**PROBLEM TO WORK ON:** Copy out the entries that come next, exactly.

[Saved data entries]
^^^^

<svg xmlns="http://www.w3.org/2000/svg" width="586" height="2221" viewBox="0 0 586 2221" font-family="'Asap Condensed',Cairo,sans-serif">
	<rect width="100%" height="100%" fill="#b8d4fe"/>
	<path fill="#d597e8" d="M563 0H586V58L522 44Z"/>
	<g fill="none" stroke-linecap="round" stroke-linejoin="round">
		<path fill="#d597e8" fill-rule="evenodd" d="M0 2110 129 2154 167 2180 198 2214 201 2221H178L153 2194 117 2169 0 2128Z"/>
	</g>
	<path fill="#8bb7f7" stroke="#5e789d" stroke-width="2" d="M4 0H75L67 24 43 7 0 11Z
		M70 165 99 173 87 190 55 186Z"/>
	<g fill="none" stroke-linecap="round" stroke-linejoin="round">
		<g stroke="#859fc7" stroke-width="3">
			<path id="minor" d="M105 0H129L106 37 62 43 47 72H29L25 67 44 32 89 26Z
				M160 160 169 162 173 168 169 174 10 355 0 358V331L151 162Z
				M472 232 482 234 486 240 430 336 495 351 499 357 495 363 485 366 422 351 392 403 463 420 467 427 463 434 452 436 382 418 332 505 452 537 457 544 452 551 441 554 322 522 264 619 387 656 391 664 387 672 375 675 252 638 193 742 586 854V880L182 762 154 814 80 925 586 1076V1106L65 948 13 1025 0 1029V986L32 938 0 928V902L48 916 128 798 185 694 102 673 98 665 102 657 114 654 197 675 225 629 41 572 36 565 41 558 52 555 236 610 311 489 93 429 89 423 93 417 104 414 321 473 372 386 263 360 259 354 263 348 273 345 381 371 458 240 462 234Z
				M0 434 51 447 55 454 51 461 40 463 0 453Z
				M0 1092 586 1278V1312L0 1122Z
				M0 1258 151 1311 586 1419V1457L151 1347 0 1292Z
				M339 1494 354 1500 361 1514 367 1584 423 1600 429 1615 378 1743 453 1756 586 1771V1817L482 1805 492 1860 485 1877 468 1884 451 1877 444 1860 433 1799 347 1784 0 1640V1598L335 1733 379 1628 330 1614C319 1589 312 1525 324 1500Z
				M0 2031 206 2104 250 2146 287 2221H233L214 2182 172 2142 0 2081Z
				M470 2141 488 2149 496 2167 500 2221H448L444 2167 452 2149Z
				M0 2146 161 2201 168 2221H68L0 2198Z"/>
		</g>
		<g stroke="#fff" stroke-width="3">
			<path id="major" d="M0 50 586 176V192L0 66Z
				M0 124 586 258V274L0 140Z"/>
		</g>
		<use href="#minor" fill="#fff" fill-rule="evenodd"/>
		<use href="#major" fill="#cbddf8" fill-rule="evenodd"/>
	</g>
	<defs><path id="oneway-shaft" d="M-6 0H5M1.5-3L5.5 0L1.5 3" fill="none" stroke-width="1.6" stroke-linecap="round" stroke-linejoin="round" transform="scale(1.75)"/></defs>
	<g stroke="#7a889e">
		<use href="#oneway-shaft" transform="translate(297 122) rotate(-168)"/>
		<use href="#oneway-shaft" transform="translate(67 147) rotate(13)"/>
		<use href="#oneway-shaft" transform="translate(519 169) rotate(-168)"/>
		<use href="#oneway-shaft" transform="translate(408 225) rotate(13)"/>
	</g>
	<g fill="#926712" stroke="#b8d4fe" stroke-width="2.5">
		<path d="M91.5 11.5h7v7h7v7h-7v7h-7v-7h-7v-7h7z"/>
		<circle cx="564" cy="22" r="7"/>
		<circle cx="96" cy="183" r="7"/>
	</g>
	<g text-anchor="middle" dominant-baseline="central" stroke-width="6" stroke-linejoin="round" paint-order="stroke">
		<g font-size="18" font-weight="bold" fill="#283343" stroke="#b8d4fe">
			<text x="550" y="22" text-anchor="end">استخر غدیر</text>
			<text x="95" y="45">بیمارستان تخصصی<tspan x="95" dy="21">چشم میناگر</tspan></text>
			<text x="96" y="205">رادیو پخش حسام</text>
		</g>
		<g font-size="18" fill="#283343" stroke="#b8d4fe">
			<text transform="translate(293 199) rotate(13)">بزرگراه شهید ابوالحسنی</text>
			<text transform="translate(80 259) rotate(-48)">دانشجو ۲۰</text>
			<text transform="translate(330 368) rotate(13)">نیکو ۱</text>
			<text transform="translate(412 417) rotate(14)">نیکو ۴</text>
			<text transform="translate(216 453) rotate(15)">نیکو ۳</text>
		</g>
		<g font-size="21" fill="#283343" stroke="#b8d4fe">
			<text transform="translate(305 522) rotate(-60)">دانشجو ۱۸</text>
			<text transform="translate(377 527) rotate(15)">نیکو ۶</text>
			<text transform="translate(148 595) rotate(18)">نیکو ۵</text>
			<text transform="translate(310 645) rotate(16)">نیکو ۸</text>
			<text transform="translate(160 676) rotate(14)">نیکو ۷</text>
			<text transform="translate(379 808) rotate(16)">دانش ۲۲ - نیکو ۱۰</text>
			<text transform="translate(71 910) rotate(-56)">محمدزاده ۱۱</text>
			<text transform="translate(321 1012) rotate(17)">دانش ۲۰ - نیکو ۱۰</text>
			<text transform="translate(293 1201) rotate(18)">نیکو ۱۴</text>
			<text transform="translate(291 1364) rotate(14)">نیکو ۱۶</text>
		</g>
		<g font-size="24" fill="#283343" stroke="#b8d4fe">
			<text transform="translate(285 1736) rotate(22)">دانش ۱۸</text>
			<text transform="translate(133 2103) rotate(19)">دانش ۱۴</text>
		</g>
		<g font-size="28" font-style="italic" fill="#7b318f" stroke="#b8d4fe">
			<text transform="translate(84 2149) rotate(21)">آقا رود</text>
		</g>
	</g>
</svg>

^^^^

**RESPONSE:**
<svg xmlns="http://www.w3.org/2000/svg" width="586" height="2221" viewBox="0 0 586 2221" font-family="'Asap Condensed',Cairo,sans-serif">
	<rect width="100%" height="100%" fill="#b8d4fe"/>
	<path fill="#d597e8" d="M563 0H586V58L522 44Z"/>
	<g fill="none" stroke-linecap="round" stroke-linejoin="round">
		<path fill="#d597e8" fill-rule="evenodd" d="M0 2110 129 2154 167 2180 198 2214 201 2221H178L153 2194 117 2169 0 2128Z"/>
	</g>
	<path fill="#8bb7f7" stroke="#5e789d" stroke-width="2" d="M4 0H75L67 24 43 7 0 11Z
		M70 165 99 173 87 190 55 186Z"/>
	<g fill="none" stroke-linecap="round" stroke-linejoin="round">
		<g stroke="#859fc7" stroke-width="3">
			<path id="minor" d="M105 0H129L106 37 62 43 47 72H29L25 67 44 32 89 26Z
				M160 160 169 162 173 168 169 174 10 355 0 358V331L151 162Z
				M472 232 482 234 486 240 430 336 495 351 499 357 495 363 485 366 422 351 392 403 463 420 467 427 463 434 452 436 382 418 332 505 452 537 457 544 452 551 441 554 322 522 264 619 387 656 391 664 387 672 375 675 252 638 193 742 586 854V880L182 762 154 814 80 925 586 1076V1106L65 948 13 1025 0 1029V986L32 938 0 928V902L48 916 128 798 185 694 102 673 98 665 102 657 114 654 197 675 225 629 41 572 36 565 41 558 52 555 236 610 311 489 93 429 89 423 93 417 104 414 321 473 372 386 263 360 259 354 263 348 273 345 381 371 458 240 462 234Z
				M0 434 51 447 55 454 51 461 40 463 0 453Z
				M0 1092 586 1278V1312L0 1122Z
				M0 1258 151 1311 586 1419V1457L151 1347 0 1292Z
				M339 1494 354 1500 361 1514 367 1584 423 1600 429 1615 378 1743 453 1756 586 1771V1817L482 1805 492 1860 485 1877 468 1884 451 1877 444 1860 433 1799 347 1784 0 1640V1598L335 1733 379 1628 330 1614C319 1589 312 1525 324 1500Z
				M0 2031 206 2104 250 2146 287 2221H233L214 2182 172 2142 0 2081Z
				M470 2141 488 2149 496 2167 500 2221H448L444 2167 452 2149Z
				M0 2146 161 2201 168 2221H68L0 2198Z"/>
		</g>
		<g stroke="#fff" stroke-width="3">
			<path id="major" d="M0 50 586 176V192L0 66Z
				M0 124 586 258V274L0 140Z"/>
		</g>
		<use href="#minor" fill="#fff" fill-rule="evenodd"/>
		<use href="#major" fill="#cbddf8" fill-rule="evenodd"/>
	</g>
	<defs><path id="oneway-shaft" d="M-6 0H5M1.5-3L5.5 0L1.5 3" fill="none" stroke-width="1.6" stroke-linecap="round" stroke-linejoin="round" transform="scale(1.75)"/></defs>
	<g stroke="#7a889e">
		<use href="#oneway-shaft" transform="translate(297 122) rotate(-168)"/>
		<use href="#oneway-shaft" transform="translate(67 147) rotate(13)"/>
		<use href="#oneway-shaft" transform="translate(519 169) rotate(-168)"/>
		<use href="#oneway-shaft" transform="translate(408 225) rotate(13)"/>
	</g>
	<g fill="#926712" stroke="#b8d4fe" stroke-width="2.5">
		<path d="M91.5 11.5h7v7h7v7h-7v7h-7v-7h-7v-7h7z"/>
		<circle cx="564" cy="22" r="7"/>
		<circle cx="96" cy="183" r="7"/>
	</g>
	<g text-anchor="middle" dominant-baseline="central" stroke-width="6" stroke-linejoin="round" paint-order="stroke">
		<g font-size="18" font-weight="bold" fill="#283343" stroke="#b8d4fe">
			<text x="550" y="22" text-anchor="end">استخر غدیر</text>
			<text x="95" y="45">بیمارستان تخصصی<tspan x="95" dy="21">چشم میناگر</tspan></text>
			<text x="96" y="205">رادیو پخش حسام</text>
		</g>
		<g font-size="18" fill="#283343" stroke="#b8d4fe">
			<text transform="translate(293 199) rotate(13)">بزرگراه شهید ابوالحسنی</text>
			<text transform="translate(80 259) rotate(-48)">دانشجو ۲۰</text>
			<text transform="translate(330 368) rotate(13)">نیکو ۱</text>
			<text transform="translate(412 417) rotate(14)">نیکو ۴</text>
			<text transform="translate(216 453) rotate(15)">نیکو ۳</text>
		</g>
		<g font-size="21" fill="#283343" stroke="#b8d4fe">
			<text transform="translate(305 522) rotate(-60)">دانشجو ۱۸</text>
			<text transform="translate(377 527) rotate(15)">نیکو ۶</text>
			<text transform="translate(148 595) rotate(18)">نیکو ۵</text>
			<text transform="translate(310 645) rotate(16)">نیکو ۸</text>
			<text transform="translate(160 676) rotate(14)">نیکو ۷</text>
			<text transform="translate(379 808) rotate(16)">دانش ۲۲ - نیکو ۱۰</text>
			<text transform="translate(71 910) rotate(-56)">محمدزاده ۱۱</text>
			<text transform="translate(321 1012) rotate(17)">دانش ۲۰ - نیکو ۱۰</text>
			<text transform="translate(293 1201) rotate(18)">نیکو ۱۴</text>
			<text transform="translate(291 1364) rotate(14)">نیکو ۱۶</text>
		</g>
		<g font-size="24" fill="#283343" stroke="#b8d4fe">
			<text transform="translate(285 1736) rotate(22)">دانش ۱۸</text>
			<text transform="translate(133 2103) rotate(19)">دانش ۱۴</text>
		</g>
		<g font-size="28" font-style="italic" fill="#7b318f" stroke="#b8d4fe">
			<text transform="translate(84 2149) rotate(21)">آقا رود</text>
		</g>
	</g>
</svg>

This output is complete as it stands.